• YOUR GOAL:
The required output is the stretch from the line containing "nose: (184, 43)" through the line containing "right front paw: (854, 554)" in the records below, unaltered and with no pictures.
- Opening Delimiter -
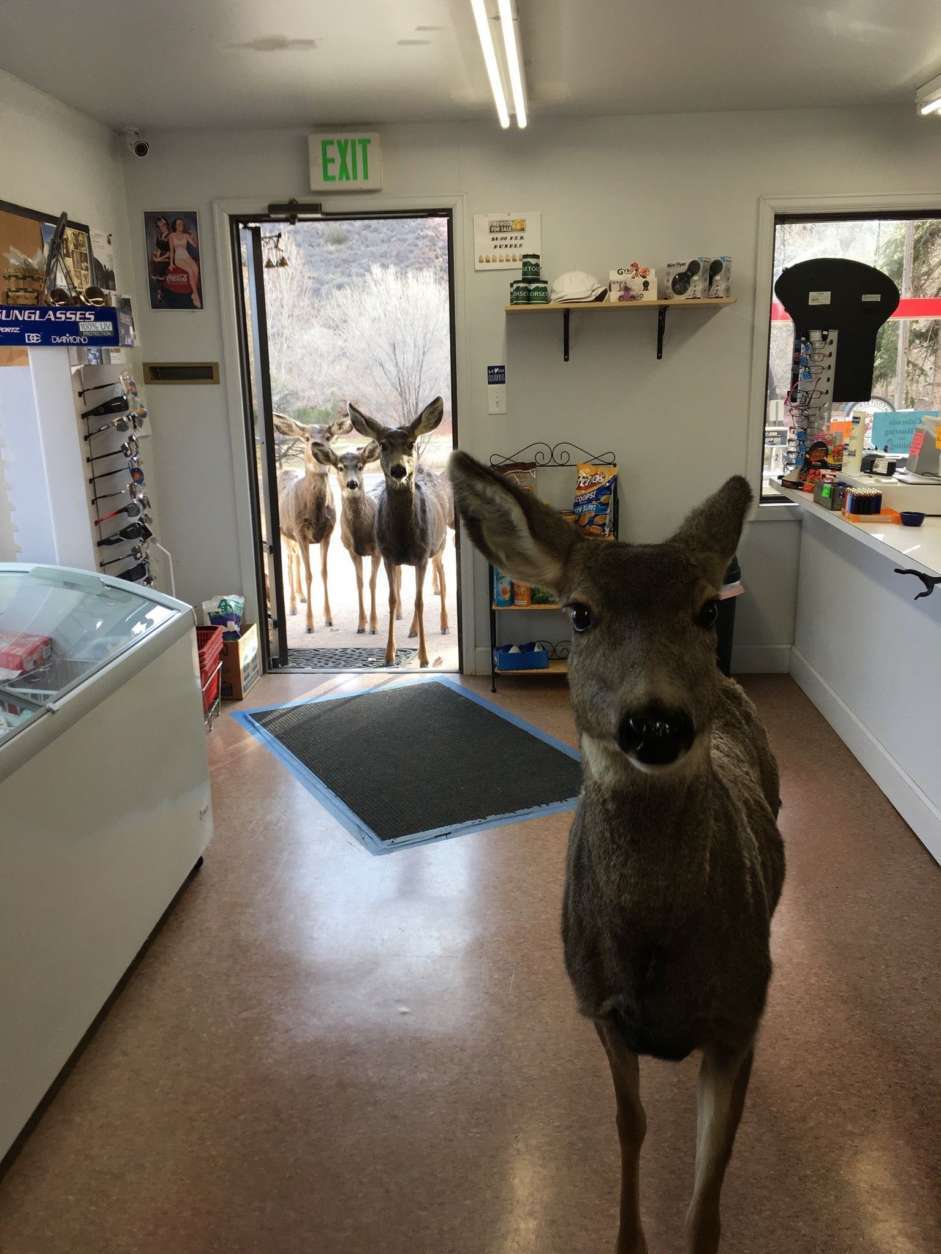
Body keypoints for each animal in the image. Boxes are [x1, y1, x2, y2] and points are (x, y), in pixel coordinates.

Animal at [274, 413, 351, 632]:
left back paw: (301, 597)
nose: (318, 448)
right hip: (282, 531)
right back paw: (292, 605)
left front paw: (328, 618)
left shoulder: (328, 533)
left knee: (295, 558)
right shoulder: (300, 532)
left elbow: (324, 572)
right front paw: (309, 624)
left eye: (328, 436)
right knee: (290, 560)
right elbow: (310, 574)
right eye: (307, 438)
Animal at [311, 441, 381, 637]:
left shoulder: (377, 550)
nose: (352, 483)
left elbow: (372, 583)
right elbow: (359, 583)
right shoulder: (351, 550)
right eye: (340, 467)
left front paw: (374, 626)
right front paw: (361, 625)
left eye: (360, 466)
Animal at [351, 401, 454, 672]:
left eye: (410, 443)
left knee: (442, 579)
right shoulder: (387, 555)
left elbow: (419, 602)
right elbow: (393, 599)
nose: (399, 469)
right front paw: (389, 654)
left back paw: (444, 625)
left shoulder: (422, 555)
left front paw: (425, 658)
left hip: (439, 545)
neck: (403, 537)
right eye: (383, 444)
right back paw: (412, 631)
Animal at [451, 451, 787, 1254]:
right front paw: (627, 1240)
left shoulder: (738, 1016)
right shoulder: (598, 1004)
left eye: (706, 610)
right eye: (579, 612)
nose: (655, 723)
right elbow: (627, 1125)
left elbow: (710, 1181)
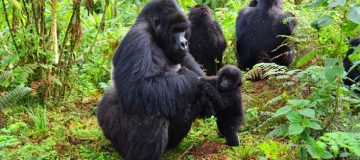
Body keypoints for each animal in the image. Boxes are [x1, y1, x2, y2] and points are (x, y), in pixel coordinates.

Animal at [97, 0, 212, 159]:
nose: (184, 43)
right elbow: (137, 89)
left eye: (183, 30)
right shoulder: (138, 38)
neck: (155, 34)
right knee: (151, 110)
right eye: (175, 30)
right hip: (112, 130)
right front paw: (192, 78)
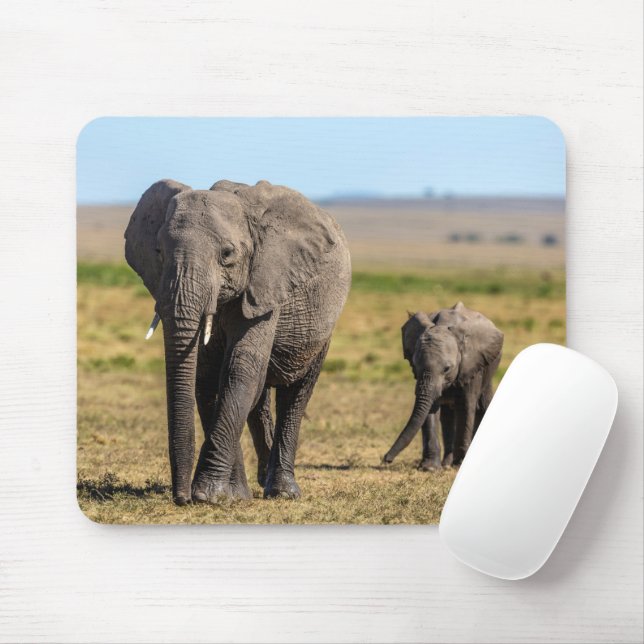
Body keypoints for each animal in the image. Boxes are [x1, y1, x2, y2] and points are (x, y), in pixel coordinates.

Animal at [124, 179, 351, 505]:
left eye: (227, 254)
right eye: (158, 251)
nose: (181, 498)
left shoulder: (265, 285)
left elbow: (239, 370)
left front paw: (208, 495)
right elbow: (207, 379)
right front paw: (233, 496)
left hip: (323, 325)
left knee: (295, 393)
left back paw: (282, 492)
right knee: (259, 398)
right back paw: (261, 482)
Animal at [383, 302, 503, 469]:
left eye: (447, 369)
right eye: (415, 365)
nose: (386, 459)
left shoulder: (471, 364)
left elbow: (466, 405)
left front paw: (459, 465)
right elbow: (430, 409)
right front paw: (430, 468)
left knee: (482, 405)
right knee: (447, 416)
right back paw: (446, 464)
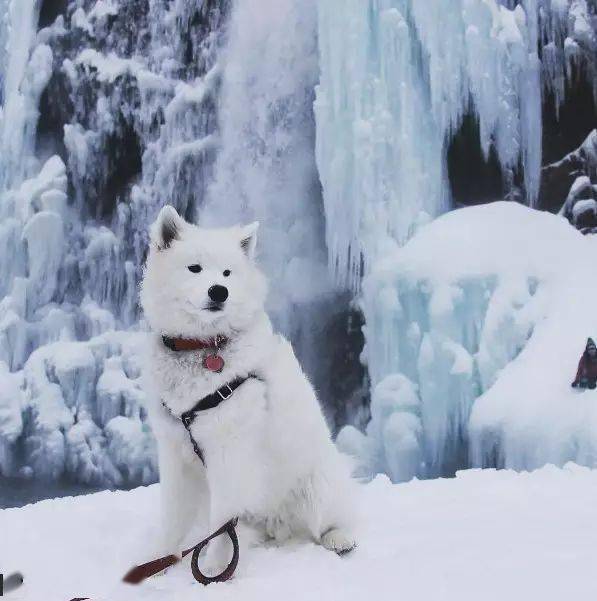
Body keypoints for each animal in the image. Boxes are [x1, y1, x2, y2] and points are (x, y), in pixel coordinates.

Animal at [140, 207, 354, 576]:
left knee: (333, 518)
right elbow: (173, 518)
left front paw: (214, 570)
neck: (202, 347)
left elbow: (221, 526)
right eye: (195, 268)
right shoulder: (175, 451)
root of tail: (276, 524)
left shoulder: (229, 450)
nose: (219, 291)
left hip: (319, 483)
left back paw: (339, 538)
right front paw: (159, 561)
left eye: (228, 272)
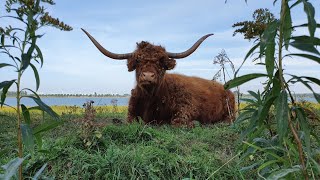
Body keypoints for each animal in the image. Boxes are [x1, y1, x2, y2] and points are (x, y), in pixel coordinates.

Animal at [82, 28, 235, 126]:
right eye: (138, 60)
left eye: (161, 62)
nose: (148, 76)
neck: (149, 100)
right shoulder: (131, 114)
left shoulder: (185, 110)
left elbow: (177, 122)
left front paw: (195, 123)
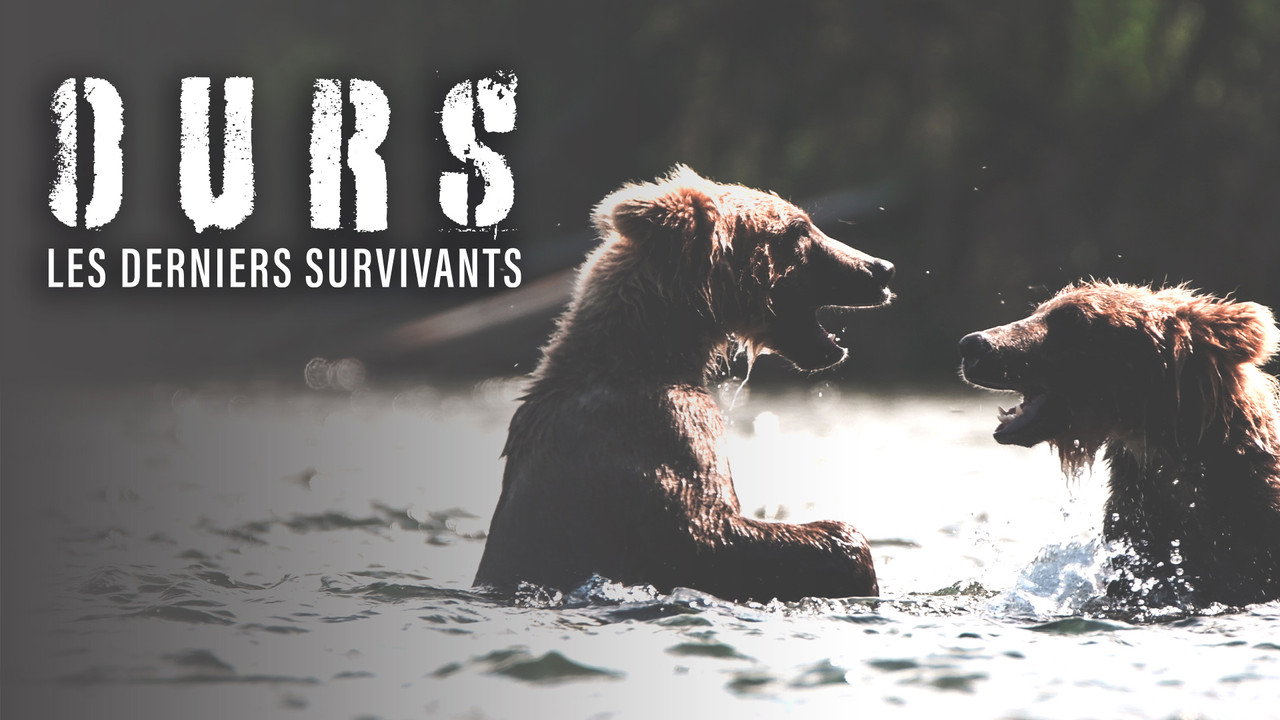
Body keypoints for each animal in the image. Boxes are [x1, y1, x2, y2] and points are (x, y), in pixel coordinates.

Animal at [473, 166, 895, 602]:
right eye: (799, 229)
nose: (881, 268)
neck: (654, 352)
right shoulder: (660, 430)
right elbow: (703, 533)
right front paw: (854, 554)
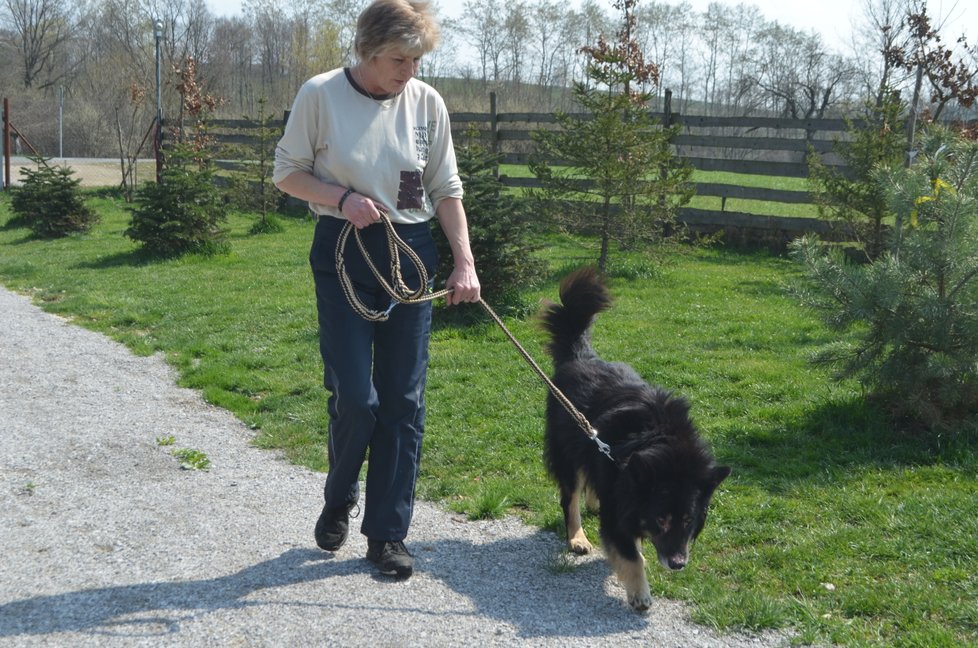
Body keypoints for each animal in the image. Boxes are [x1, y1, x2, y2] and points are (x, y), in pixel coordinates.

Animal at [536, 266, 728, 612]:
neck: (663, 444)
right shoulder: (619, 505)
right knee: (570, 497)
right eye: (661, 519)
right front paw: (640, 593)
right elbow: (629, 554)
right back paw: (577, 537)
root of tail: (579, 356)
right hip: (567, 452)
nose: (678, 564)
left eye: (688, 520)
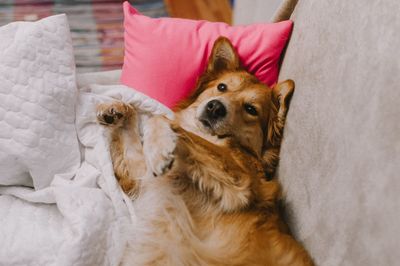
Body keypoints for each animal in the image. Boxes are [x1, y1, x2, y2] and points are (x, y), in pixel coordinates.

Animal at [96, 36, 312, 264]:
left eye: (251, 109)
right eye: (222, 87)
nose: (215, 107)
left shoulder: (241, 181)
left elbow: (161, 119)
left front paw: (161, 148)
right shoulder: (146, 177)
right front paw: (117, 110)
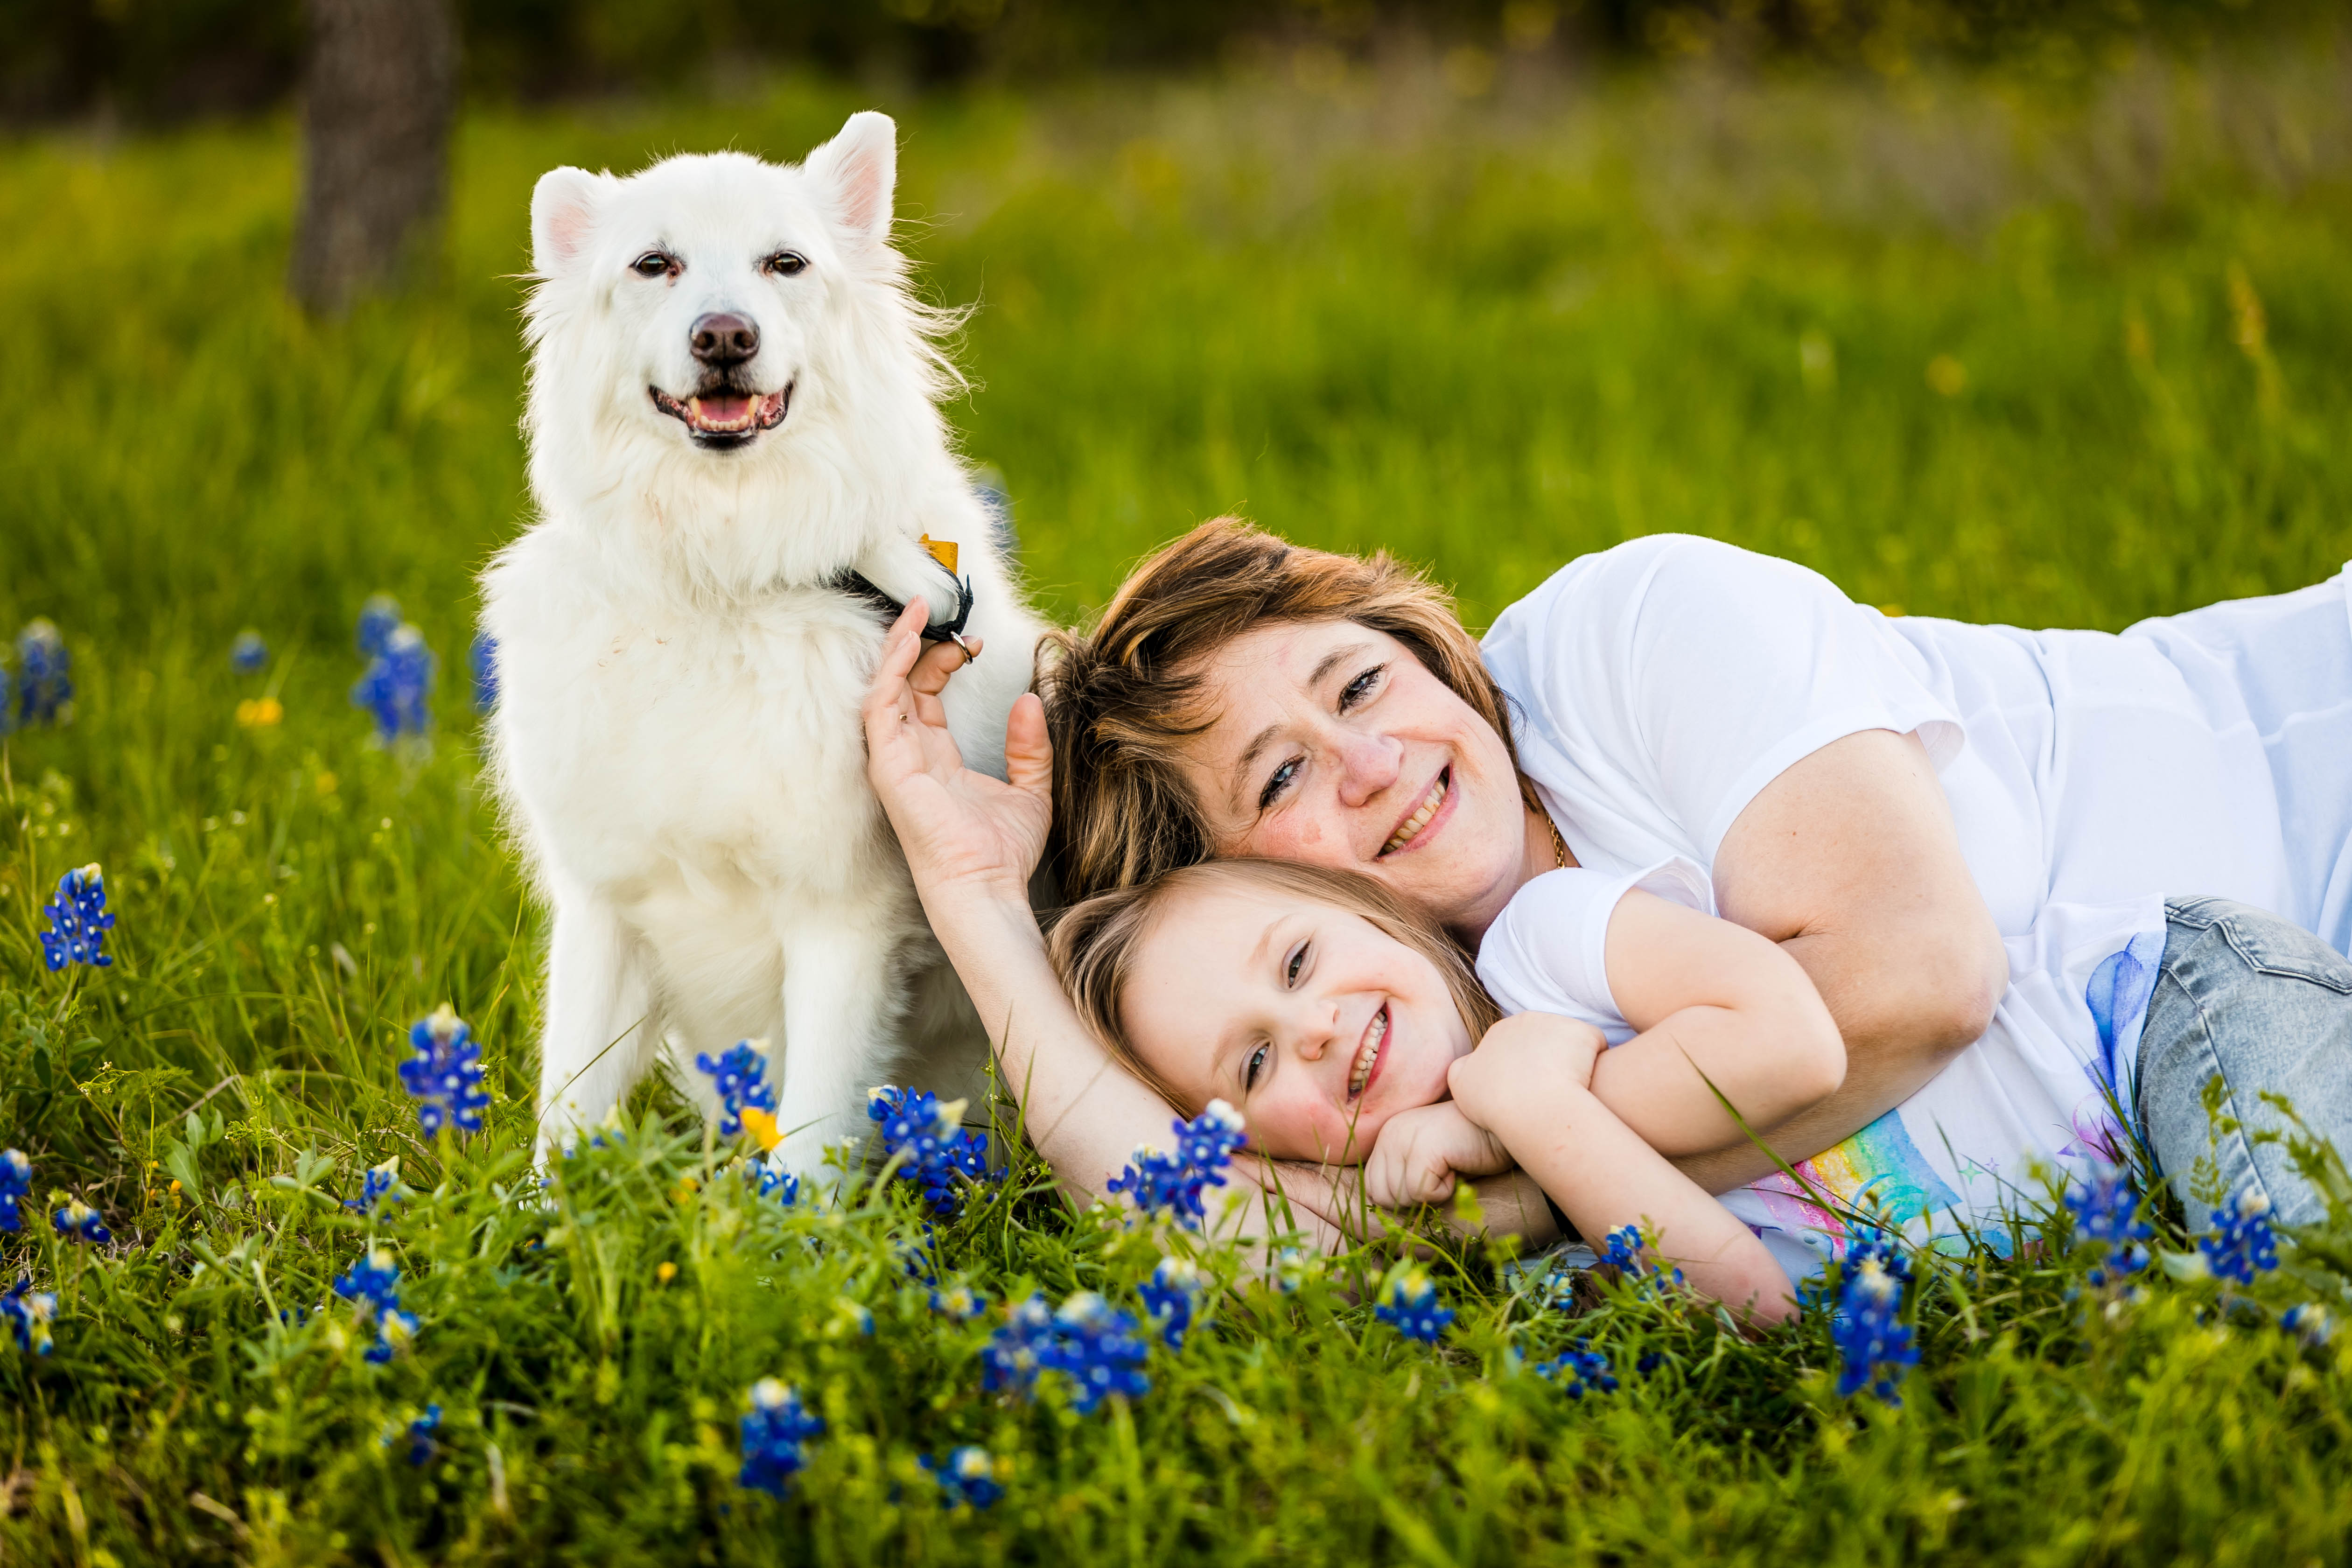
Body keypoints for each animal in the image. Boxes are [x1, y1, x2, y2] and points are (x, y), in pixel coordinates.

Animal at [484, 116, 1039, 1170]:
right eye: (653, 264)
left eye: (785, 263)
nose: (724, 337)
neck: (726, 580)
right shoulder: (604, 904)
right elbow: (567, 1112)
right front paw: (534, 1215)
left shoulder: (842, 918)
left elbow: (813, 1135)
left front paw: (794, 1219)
- Closing Delimiter -
• RESULT BELOW:
nose: (184, 43)
right elbow: (137, 89)
left eye: (183, 30)
right shoulder: (138, 38)
neck: (155, 34)
right knee: (151, 110)
right eye: (175, 30)
right hip: (112, 130)
right front paw: (192, 78)
Body keypoints for each animal in the image. Boxes are [x1, y1, x2, y2] and points are (x, y), in pixel coordinates.

Animal at [124, 179, 351, 505]:
left eye: (227, 254)
right eye: (158, 251)
nose: (181, 498)
left shoulder: (265, 285)
left elbow: (239, 370)
left front paw: (208, 495)
right elbow: (207, 379)
right front paw: (233, 496)
left hip: (323, 325)
left knee: (295, 393)
left back paw: (282, 492)
right knee: (259, 398)
right back paw: (261, 482)
Animal at [383, 302, 503, 469]:
left eye: (447, 369)
right eye: (415, 365)
nose: (386, 459)
left shoulder: (471, 364)
left elbow: (466, 405)
left front paw: (459, 465)
right elbow: (430, 409)
right front paw: (430, 468)
left knee: (482, 405)
right knee: (447, 416)
right back paw: (446, 464)
Body keypoints for each animal in the image. Boxes are [x1, y1, x2, y2] and points are (x, y), in pixel coordinates.

Animal at [140, 207, 354, 576]:
left knee: (333, 518)
right elbow: (173, 518)
left front paw: (214, 570)
neck: (202, 347)
left elbow: (221, 526)
right eye: (195, 268)
right shoulder: (175, 451)
root of tail: (276, 524)
left shoulder: (229, 450)
nose: (219, 291)
left hip: (319, 483)
left back paw: (339, 538)
right front paw: (159, 561)
left eye: (228, 272)
Body keypoints for each animal in the image. Boxes are [x1, y1, x2, y2] and points are (x, y), in pixel coordinates.

Animal at [82, 28, 235, 126]:
right eye: (138, 60)
left eye: (161, 62)
nose: (148, 76)
neck: (149, 100)
right shoulder: (131, 114)
left shoulder: (185, 110)
left elbow: (177, 122)
left front paw: (195, 123)
Body keypoints for each animal in the image. Boxes are [x1, y1, x2, y2] and points are (x, y), in pixel coordinates.

Animal at [473, 166, 895, 602]:
right eye: (799, 229)
nose: (881, 268)
neck: (654, 352)
right shoulder: (660, 430)
right elbow: (703, 533)
right front paw: (854, 554)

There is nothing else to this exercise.